===== TEKS BACAAN

Menebar Gelora Kebangkitan,Revolusi Menuju Kepada Dunia Baru


 Hey Dude! Menebar Gelora Kebangkitan,Revolusi Menuju Kepada Dunia Baru.
Revolusi kita bukan sekadar mengusir Pemerintahan Belanda dari Indonesia. Revolusi kita menudju lebih djauh lagi daripada itu. Revolusi Indonesia menudju tiga kerangka jang sudah terkenal . Revolusi Indonesia menudju kepada Sosialisme !

Revolusi Indonesia menudju kepada Dunia Baru tanpa exploitation de l ˜homme par l ˜hommedan exploitation de nation par nation ! Bagaimana Revolusi jang demikian ini mau dimandekkan dengan kata bahwa “revolusi sudah selesai? Bagaiman Revolusi demikian ini dapat didjalankan terus tanpa romantic, tanpa dinamik, tanpa dialektik ?
(Bung Karno, Tahun Vivere Pericoloso, 1964).

==========
===== DATA YANG DIBERIKAN

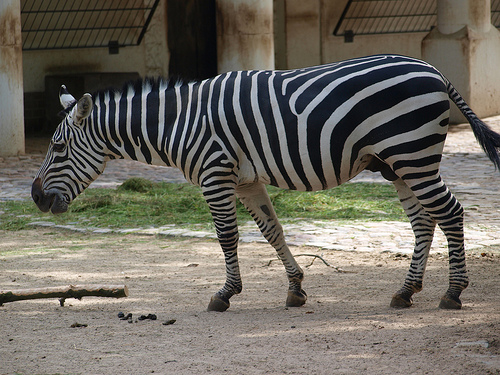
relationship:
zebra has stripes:
[24, 44, 500, 315] [173, 83, 334, 162]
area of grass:
[2, 52, 496, 365] [92, 193, 199, 225]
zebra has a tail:
[24, 44, 500, 315] [422, 53, 500, 176]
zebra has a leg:
[24, 44, 500, 315] [179, 157, 250, 321]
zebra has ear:
[24, 44, 500, 315] [67, 88, 98, 127]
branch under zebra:
[0, 269, 156, 311] [24, 44, 500, 315]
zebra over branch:
[24, 44, 500, 315] [0, 269, 156, 311]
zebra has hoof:
[24, 44, 500, 315] [203, 292, 238, 316]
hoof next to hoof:
[203, 292, 238, 316] [282, 278, 323, 313]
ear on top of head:
[67, 88, 98, 127] [11, 78, 120, 209]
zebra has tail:
[24, 44, 500, 315] [422, 53, 500, 176]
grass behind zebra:
[92, 193, 199, 225] [24, 44, 500, 315]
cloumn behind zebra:
[204, 0, 279, 169] [24, 44, 500, 315]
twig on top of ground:
[265, 251, 348, 285] [1, 159, 499, 368]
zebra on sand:
[24, 44, 500, 315] [5, 230, 496, 368]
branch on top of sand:
[0, 269, 156, 311] [5, 230, 496, 368]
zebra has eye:
[24, 44, 500, 315] [49, 141, 73, 162]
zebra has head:
[24, 44, 500, 315] [11, 78, 120, 209]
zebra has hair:
[24, 44, 500, 315] [71, 76, 196, 103]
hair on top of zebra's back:
[71, 71, 208, 109] [59, 73, 286, 103]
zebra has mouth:
[24, 44, 500, 315] [19, 176, 83, 217]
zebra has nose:
[24, 44, 500, 315] [24, 182, 54, 214]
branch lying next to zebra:
[0, 269, 156, 311] [24, 44, 500, 315]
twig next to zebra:
[265, 251, 348, 285] [24, 44, 500, 315]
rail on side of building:
[6, 0, 171, 56] [2, 0, 498, 155]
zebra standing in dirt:
[24, 44, 500, 315] [2, 230, 493, 370]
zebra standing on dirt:
[24, 44, 500, 315] [2, 230, 493, 370]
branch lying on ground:
[0, 269, 156, 311] [1, 159, 499, 368]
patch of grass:
[90, 186, 206, 225] [92, 193, 199, 225]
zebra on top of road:
[24, 44, 500, 315] [6, 221, 500, 335]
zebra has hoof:
[24, 44, 500, 315] [282, 278, 323, 313]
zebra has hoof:
[24, 44, 500, 315] [379, 284, 428, 318]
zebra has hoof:
[24, 44, 500, 315] [430, 288, 470, 315]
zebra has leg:
[24, 44, 500, 315] [179, 157, 250, 321]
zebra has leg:
[24, 44, 500, 315] [216, 180, 321, 310]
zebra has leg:
[24, 44, 500, 315] [372, 169, 442, 316]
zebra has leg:
[24, 44, 500, 315] [392, 155, 481, 308]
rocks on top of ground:
[87, 302, 196, 334] [1, 159, 499, 368]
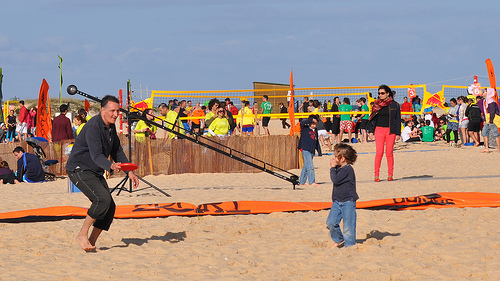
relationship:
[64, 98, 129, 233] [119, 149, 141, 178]
man with frisbee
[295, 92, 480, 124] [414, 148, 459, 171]
people on beach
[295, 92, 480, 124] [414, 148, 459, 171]
people staanding on beach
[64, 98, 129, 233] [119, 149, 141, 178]
man throwing frisbee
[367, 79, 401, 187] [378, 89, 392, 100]
woman wearing sunglasses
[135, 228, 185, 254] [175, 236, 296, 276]
shadow on sand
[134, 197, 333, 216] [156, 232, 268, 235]
banner on ground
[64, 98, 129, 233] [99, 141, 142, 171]
man throwing disc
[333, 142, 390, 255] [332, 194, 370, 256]
kid wearing jeans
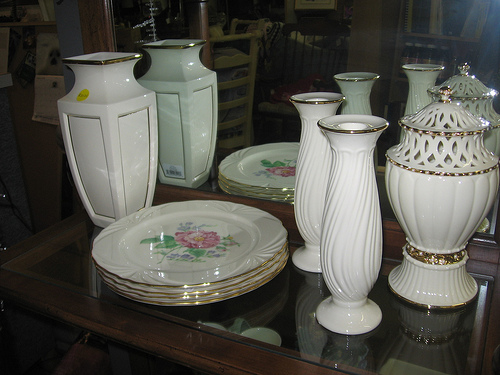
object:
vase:
[56, 52, 159, 229]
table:
[4, 191, 493, 375]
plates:
[91, 200, 287, 289]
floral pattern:
[140, 223, 238, 264]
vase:
[384, 85, 499, 309]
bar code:
[159, 164, 184, 177]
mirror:
[114, 1, 499, 229]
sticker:
[76, 88, 90, 101]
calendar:
[31, 74, 67, 126]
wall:
[54, 0, 79, 54]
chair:
[257, 22, 349, 140]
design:
[397, 133, 486, 165]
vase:
[316, 114, 389, 327]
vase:
[287, 93, 345, 273]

==========

### PETUNJUK TUGAS
[A] Salin lagi bagian teks tentang revolusi dari "Revolusi Indonesia menudju kepada Dunia" sampai "tanpa dialektik ?", lalu tukar "Dunia Baru" dengan "Tatanan Baru".
[B] Tulis lanjutan teks tentang Revolusi Indonesia, mulai setelah kalimat terakhirnya.

### JAWABAN TUGAS
[A]
Revolusi Indonesia menudju kepada Tatanan Baru tanpa exploitation de l ˜homme par l ˜hommedan exploitation de nation par nation ! Bagaimana Revolusi jang demikian ini mau dimandekkan dengan kata bahwa “revolusi sudah selesai? Bagaiman Revolusi demikian ini dapat didjalankan terus tanpa romantic, tanpa dinamik, tanpa dialektik ?

[B]
Bung Karno Mendobrak PBB,
Percaya diri, satu kata yang tepat untuk kita letakkan di dada Presiden Soekarno. Terlalu banyak catatan kecil dimana Presiden Soekarno mendobrak Protokoler International untuk mengikuti Protokoler ala Soekarno.
Jangankan hanya di Negara kelas ke-3, Amerikapun harus mampu menekan dada atas dobrakan yang dilakukan oleh Presiden Soekarno. Maka tak heran apabila setiap kunjungan kenegaraan keberbagai Negara sosok Presiden Soekarno selalu menjadi Head Line news. Tak terkecuali lembaga besar seperti PBB.


Artikel ini lanjutan dari thread sebelumnya bertajuk :Menebar Gelora Kebangkitan Menuju Kepada Dunia Baru.Walau dengan judul sedikit tambahan kalimat revolusi: Menebar Gelora Kebangkitan,Revolusi Menuju Kepada Dunia Baru..tetapi masih dalam makna sama atasnama matlamat 'kebangkitan percaya diri-cinta negara dan tanah air"

Aspek faktor pertama pendorong (driving force) yang dapat memunculkan baik peradaban maupun moral itu sendiri selaku ukuran atau parameter kejayaan sesebuah negara, individu, kelompok,kumpulan dan sebagainya telah diuraikan pada artikel sebelumnya (Menebar Gelora Kebangkitan Menuju Kepada Dunia Baru).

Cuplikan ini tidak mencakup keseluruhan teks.